==== Seçilen Alıntı

Oysa daha nükleer santrali olmadan nükleer atık ve radyasyon kirliliği ile baş
edemeyen bir ülke konumundaydı Türkiye. Gaziemir'de ortaya çıkan eski akü
fabrikasının bahçesine gömülü nükleer santral yakıt çubuklarının nereden
geldiği bile belli değil. Bunların taşınması, bertaraf edilmesi aradan geçen 1
yılı aşkın sürede hala gerçekleşebilmiş değil. Taşınma işi ÇED gereksiz raporu
verilerek kamuoyunun gözünden kaçırılmak isteniyor. Öte yandan, Manisa
Köprübaşı ve Söke Kisir Köylerinde, 35-40 yıl önce işletilip, hiçbir önlem
alınmadan terkedilen uranyum madenlerini yarattığı radyoaktif kirlilik bilimsel
verilerle kanıtlanmış durumda. Kisir köyünün adı artık "kanser köy"
olarak anılıyor. Köprübaşı Kasar Köyü'ndeki radyoaktif kirlilik 10'u aşkın
bilimsel rapora rağmen üzeri örtülerek geçiştirildi.
GÖZDEN ÇIKARILAN KENTLER
Dilovası'nda ağır sanayi kirliliği nedeniyle yaşanan sağlık sorunlarının çok
daha büyükleri Aliağa'da yaşanıyor. Sesi, çığlığı duyulmuyor Aliağa'nın. Petro
kimya tesisleri, demir çelik fabrikaları, gemi söküm, gübre sanayi,
haddehanelerle adeta gözden çıkarılmış bir bölge gibi, şimdi de 7 tane termik
santral kurulması ile gündemde. Tıpkı Hatay Erzin, tıpkı Amasra, tıpkı ülkenin
dört bir yanındaki yerler gibi...

========
==== Verilen Malzeme

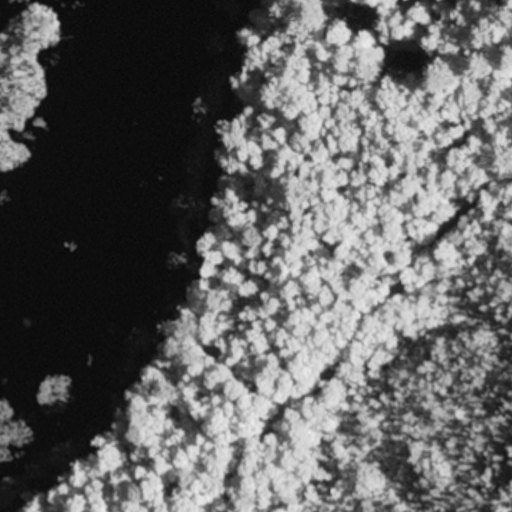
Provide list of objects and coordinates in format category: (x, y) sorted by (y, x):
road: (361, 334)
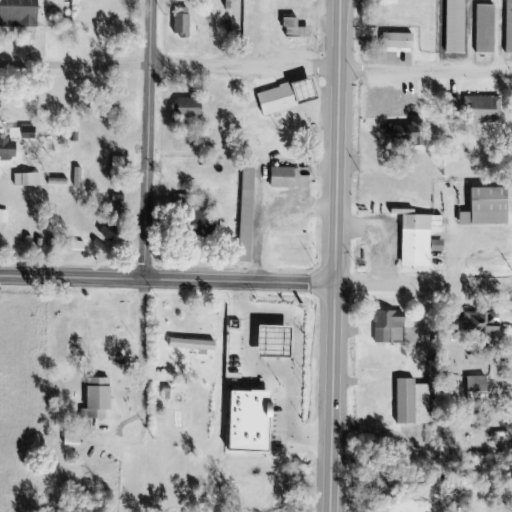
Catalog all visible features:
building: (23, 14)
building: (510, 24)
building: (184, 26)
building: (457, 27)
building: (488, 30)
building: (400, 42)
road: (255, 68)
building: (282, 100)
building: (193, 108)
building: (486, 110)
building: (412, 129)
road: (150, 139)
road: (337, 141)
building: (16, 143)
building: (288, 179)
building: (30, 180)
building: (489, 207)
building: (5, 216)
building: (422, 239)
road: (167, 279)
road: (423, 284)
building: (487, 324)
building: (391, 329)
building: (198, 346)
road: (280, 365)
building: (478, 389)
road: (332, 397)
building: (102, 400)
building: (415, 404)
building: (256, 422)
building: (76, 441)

========
==== Verilen Malzeme

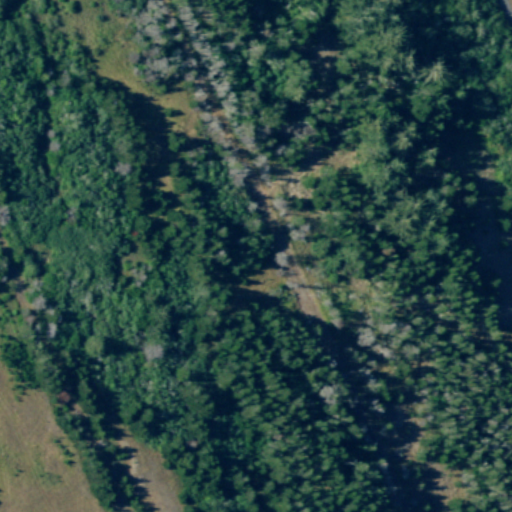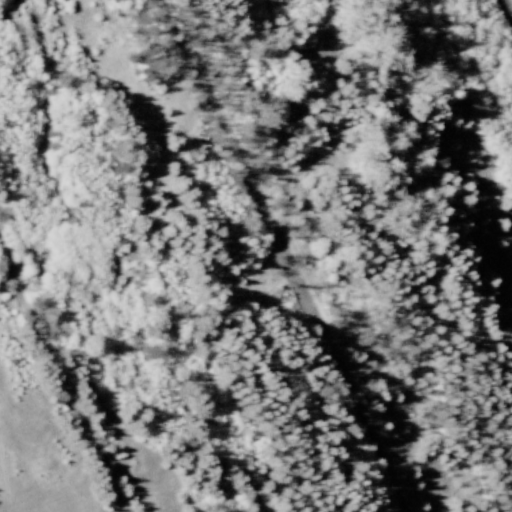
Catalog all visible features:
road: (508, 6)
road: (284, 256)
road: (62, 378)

========
==== Verilen Malzeme

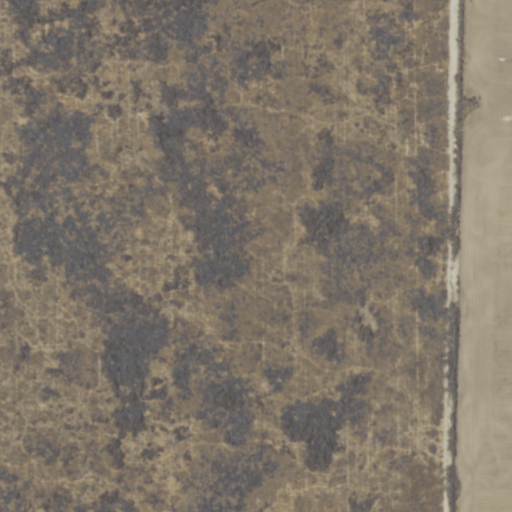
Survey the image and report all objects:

========

Yapılacak İş
Alıntıda "GÖZDEN ÇIKARILAN KENTLER" sözleriyle başlayıp "yanındaki yerler gibi..." sözlerine kadar uzanan bölümü, "termik" yerine "nükleer" koyarak yeniden yazınız. Yukarıdaki malzeme alıntıyla bağlantılı değildir, ayrı bir malzemedir.

Çözüm
GÖZDEN ÇIKARILAN KENTLER
Dilovası'nda ağır sanayi kirliliği nedeniyle yaşanan sağlık sorunlarının çok
daha büyükleri Aliağa'da yaşanıyor. Sesi, çığlığı duyulmuyor Aliağa'nın. Petro
kimya tesisleri, demir çelik fabrikaları, gemi söküm, gübre sanayi,
haddehanelerle adeta gözden çıkarılmış bir bölge gibi, şimdi de 7 tane nükleer
santral kurulması ile gündemde. Tıpkı Hatay Erzin, tıpkı Amasra, tıpkı ülkenin
dört bir yanındaki yerler gibi...